Could you set down exactly the lines in the records below between the line holding "armstroyka.ru" and the line holding "виконання Копенгагенських критеріїв.", inclusive?

■ **MATERIAL FOR THIS EXERCISE**:
□ □ □

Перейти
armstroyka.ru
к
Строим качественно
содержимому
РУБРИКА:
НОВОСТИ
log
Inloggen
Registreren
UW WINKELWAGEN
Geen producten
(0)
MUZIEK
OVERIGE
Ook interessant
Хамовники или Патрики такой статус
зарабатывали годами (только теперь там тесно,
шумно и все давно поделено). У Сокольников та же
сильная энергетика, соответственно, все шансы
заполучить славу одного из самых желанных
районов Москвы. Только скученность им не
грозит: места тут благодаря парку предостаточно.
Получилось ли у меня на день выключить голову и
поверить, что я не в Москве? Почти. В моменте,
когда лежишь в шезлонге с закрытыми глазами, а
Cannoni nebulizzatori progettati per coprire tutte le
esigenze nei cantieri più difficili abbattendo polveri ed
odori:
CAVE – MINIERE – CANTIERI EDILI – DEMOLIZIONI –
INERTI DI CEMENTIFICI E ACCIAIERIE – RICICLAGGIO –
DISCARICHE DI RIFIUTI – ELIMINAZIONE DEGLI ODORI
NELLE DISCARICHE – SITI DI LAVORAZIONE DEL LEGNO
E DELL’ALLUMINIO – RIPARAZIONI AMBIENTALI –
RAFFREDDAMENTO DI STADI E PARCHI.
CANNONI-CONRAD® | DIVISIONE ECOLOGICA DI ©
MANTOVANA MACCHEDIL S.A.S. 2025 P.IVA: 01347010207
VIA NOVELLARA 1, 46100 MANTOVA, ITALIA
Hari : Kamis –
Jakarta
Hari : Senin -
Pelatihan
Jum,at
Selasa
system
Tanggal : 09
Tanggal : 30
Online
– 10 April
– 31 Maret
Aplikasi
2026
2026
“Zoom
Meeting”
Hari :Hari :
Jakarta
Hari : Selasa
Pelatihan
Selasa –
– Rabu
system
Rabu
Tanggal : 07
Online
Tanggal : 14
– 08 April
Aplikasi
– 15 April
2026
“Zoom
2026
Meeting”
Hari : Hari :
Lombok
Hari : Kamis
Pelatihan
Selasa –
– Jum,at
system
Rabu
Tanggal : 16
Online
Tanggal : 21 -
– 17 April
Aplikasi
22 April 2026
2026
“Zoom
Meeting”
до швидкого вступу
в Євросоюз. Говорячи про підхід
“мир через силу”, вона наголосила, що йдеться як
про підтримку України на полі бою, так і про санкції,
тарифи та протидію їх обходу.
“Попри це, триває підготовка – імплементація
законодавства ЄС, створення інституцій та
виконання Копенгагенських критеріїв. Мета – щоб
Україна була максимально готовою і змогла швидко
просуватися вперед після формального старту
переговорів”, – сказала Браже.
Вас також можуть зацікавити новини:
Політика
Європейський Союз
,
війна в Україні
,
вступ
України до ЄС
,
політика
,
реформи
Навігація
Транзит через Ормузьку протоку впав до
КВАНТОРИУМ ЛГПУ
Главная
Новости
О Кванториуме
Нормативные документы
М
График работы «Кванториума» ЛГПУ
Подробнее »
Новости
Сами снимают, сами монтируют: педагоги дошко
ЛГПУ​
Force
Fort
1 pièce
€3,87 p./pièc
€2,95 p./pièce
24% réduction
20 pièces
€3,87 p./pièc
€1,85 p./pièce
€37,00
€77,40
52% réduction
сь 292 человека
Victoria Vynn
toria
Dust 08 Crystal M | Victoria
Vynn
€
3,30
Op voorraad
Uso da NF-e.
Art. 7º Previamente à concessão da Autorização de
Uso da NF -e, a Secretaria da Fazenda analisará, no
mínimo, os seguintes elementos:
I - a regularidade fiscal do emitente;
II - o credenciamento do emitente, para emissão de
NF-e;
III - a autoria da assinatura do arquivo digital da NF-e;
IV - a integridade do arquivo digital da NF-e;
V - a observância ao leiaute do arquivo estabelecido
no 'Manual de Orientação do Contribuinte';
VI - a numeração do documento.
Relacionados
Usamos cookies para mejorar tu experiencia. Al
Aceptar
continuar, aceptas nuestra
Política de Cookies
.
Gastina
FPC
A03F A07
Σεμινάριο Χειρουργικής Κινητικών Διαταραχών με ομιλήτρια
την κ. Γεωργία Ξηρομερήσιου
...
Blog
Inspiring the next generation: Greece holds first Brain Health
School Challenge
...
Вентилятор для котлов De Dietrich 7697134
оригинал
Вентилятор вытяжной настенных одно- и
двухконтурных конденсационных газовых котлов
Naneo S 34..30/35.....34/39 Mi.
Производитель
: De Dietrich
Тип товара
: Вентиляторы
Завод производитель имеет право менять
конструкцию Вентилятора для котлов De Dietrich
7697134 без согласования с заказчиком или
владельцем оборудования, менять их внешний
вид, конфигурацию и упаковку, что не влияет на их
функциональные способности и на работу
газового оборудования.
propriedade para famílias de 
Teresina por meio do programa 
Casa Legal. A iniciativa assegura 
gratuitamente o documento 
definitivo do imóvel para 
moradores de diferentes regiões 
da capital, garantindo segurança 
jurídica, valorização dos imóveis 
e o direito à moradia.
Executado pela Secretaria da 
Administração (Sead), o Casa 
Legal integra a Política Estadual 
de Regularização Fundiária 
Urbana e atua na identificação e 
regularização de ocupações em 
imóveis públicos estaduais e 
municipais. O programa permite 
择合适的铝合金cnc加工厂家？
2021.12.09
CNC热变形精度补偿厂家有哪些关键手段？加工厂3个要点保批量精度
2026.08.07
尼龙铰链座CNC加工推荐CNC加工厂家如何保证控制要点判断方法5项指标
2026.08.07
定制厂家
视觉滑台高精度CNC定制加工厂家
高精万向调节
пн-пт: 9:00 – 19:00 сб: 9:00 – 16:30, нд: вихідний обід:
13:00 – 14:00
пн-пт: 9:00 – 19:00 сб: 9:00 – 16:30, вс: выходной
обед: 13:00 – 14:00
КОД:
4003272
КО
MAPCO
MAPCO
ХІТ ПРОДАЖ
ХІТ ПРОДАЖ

□ □ □

■ **COMPLETED TASK**:
armstroyka.ru
к
Строим качественно
содержимому
РУБРИКА:
НОВОСТИ
log
Inloggen
Registreren
UW WINKELWAGEN
Geen producten
(0)
MUZIEK
OVERIGE
Ook interessant
Хамовники или Патрики такой статус
зарабатывали годами (только теперь там тесно,
шумно и все давно поделено). У Сокольников та же
сильная энергетика, соответственно, все шансы
заполучить славу одного из самых желанных
районов Москвы. Только скученность им не
грозит: места тут благодаря парку предостаточно.
Получилось ли у меня на день выключить голову и
поверить, что я не в Москве? Почти. В моменте,
когда лежишь в шезлонге с закрытыми глазами, а
Cannoni nebulizzatori progettati per coprire tutte le
esigenze nei cantieri più difficili abbattendo polveri ed
odori:
CAVE – MINIERE – CANTIERI EDILI – DEMOLIZIONI –
INERTI DI CEMENTIFICI E ACCIAIERIE – RICICLAGGIO –
DISCARICHE DI RIFIUTI – ELIMINAZIONE DEGLI ODORI
NELLE DISCARICHE – SITI DI LAVORAZIONE DEL LEGNO
E DELL’ALLUMINIO – RIPARAZIONI AMBIENTALI –
RAFFREDDAMENTO DI STADI E PARCHI.
CANNONI-CONRAD® | DIVISIONE ECOLOGICA DI ©
MANTOVANA MACCHEDIL S.A.S. 2025 P.IVA: 01347010207
VIA NOVELLARA 1, 46100 MANTOVA, ITALIA
Hari : Kamis –
Jakarta
Hari : Senin -
Pelatihan
Jum,at
Selasa
system
Tanggal : 09
Tanggal : 30
Online
– 10 April
– 31 Maret
Aplikasi
2026
2026
“Zoom
Meeting”
Hari :Hari :
Jakarta
Hari : Selasa
Pelatihan
Selasa –
– Rabu
system
Rabu
Tanggal : 07
Online
Tanggal : 14
– 08 April
Aplikasi
– 15 April
2026
“Zoom
2026
Meeting”
Hari : Hari :
Lombok
Hari : Kamis
Pelatihan
Selasa –
– Jum,at
system
Rabu
Tanggal : 16
Online
Tanggal : 21 -
– 17 April
Aplikasi
22 April 2026
2026
“Zoom
Meeting”
до швидкого вступу
в Євросоюз. Говорячи про підхід
“мир через силу”, вона наголосила, що йдеться як
про підтримку України на полі бою, так і про санкції,
тарифи та протидію їх обходу.
“Попри це, триває підготовка – імплементація
законодавства ЄС, створення інституцій та
виконання Копенгагенських критеріїв. Мета – щоб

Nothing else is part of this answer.